Enron fell fast. The day after it filed for bankruptcy protection, the company laid off over 4000 of its employees, giving each of them 30 minutes to clean out their desks. In January 2002, Cliff Baxter, a former Enron vice chairman, committed suicide. Over several days in February 2001, Enron’s chief executives appeared before Congress. Enron’s CEO, Ken Lay, along with other top Enron executives, invoked the Fifth Amendment. Today, the company is managed by a professional bankruptcy or 'turnaround' consultant who expects to make $20 million stabilizing the company.5
What Enron Did Wrong
Legally, Enron did many things wrong, several of which involved its outside auditor and consultant, Arthur Andersen.
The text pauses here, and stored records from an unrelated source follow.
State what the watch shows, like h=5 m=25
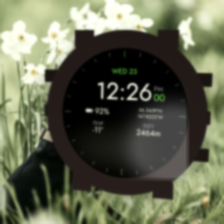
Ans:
h=12 m=26
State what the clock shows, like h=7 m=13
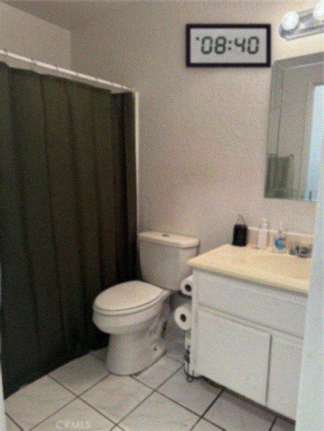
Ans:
h=8 m=40
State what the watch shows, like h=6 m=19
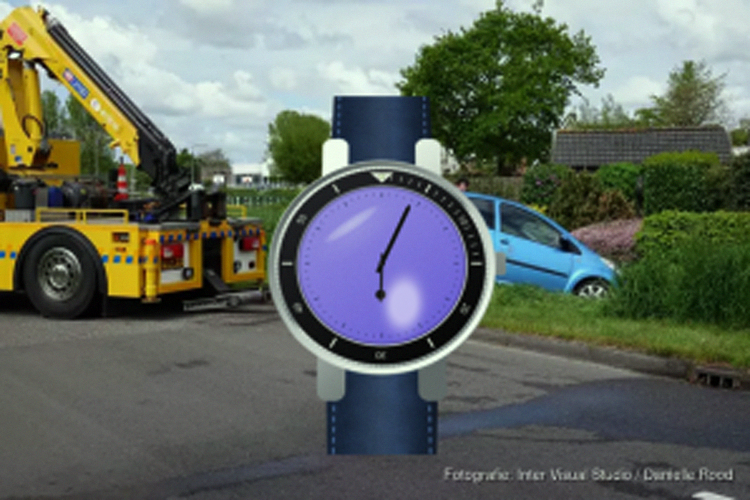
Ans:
h=6 m=4
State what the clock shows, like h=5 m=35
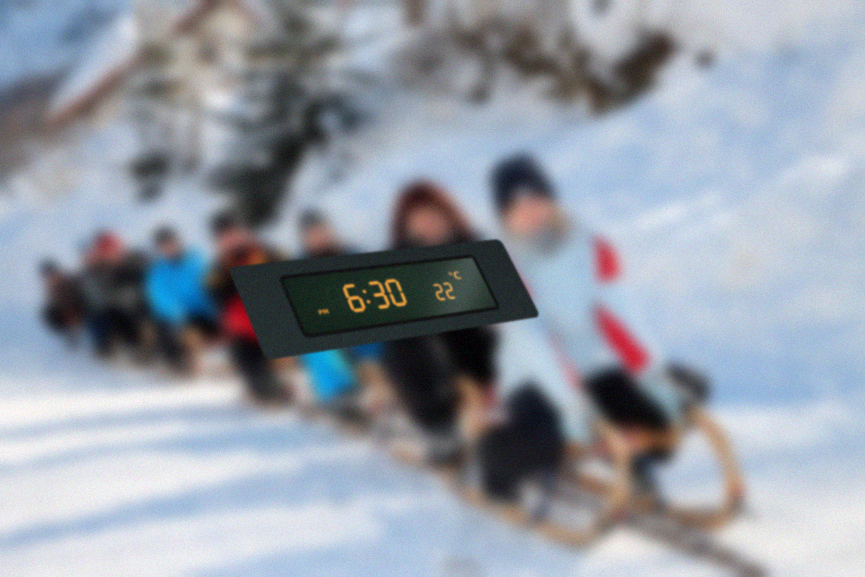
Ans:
h=6 m=30
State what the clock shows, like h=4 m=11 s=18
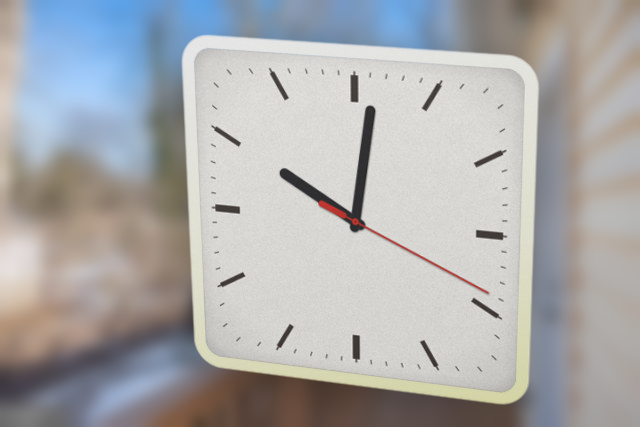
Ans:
h=10 m=1 s=19
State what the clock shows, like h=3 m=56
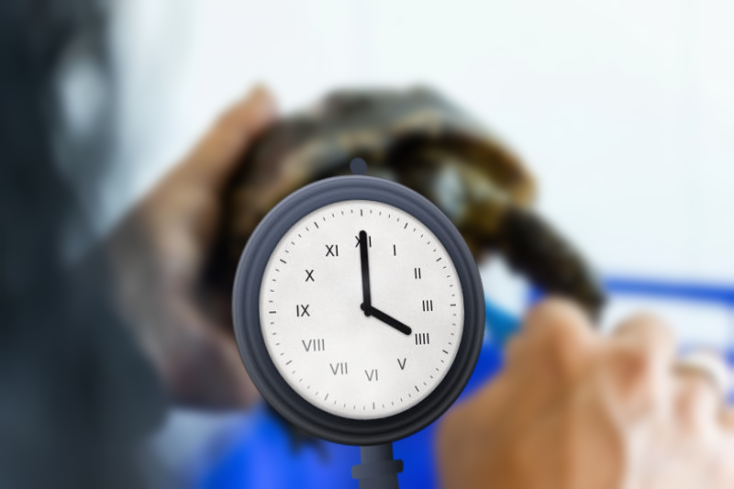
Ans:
h=4 m=0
Federal securities law requires financial statements of publicly traded companies to be certified by an independent auditor.6 In this context, the word 'independent' should mean that the auditor does only audit work for the audited firm. In Enron’s case, Andersen had a lucrative consulting contract with the company, and certifying its true – and dismal – financial picture obviously would have meant the end of the consulting work. While the SEC’s use of the word 'independent' would seem to have prevented the relationship, many Big Five accounting firms had consulting arms that worked for the firms they audited. The new Sarbanes-Oxley Act of 2002, Congress’s response to the Enron/Andersen scandal, prevents these close relationships that are clearly conflicts of interest. 15 U.S.C. § 7245.
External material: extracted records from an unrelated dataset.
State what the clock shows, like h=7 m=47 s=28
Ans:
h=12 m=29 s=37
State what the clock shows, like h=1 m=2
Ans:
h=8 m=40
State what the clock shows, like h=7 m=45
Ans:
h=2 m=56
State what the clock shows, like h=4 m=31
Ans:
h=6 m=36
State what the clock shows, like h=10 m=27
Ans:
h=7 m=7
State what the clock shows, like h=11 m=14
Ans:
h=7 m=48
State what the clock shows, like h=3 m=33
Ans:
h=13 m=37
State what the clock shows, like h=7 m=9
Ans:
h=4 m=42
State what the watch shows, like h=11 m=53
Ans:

One of the most vivid images of Andersen and Enron’s corruption was that of the Andersen audit partner-in-charge feeding volumes of documents into a shredder with full knowledge of the government’s impending investigation of Enron. While the Sarbanes-Oxley Act has some specific corporate document retention provisions, the shredding violated long-enacted federal obstruction of justice and common law spoliation of evidence rules, not to mention federal and state discovery requirements.
Enron’s creative accounting allowed the company to park unprofitable businesses in so-called special purpose entities ('SPEs') that did not follow the independence and other rules for legitimate SPEs. (In a spectacular lapse in judgment, Enron’s board voted to waive conflict of interest rules, allowing Andy Fastow, Enron’s CFO, to manage off-the-books SPEs for lucrative compensation.)7 The SPEs’ financial statements were not consolidated with the corporation’s financial statements, misleading investors and regulators about the company’s worth. Because Enron invented some of its assets, such as non exchange-traded energy contracts, the company had considerable latitude in valuing them. Investor confidence and federal securities rules both require that outside investors be able to rely on company statements about net income and contingent liabilities. When Enron investors relied on the company’s distorted numbers, they were fatally misled.
Finally, but by no means exhaustively, Enron insiders sold huge blocks of company stock in the weeks before the company’s demise. In contrast, employees who had invested in Enron’s 401(k) plan, (62 percent of which was Enron stock) were prevented from changing their investment profiles during the same time period.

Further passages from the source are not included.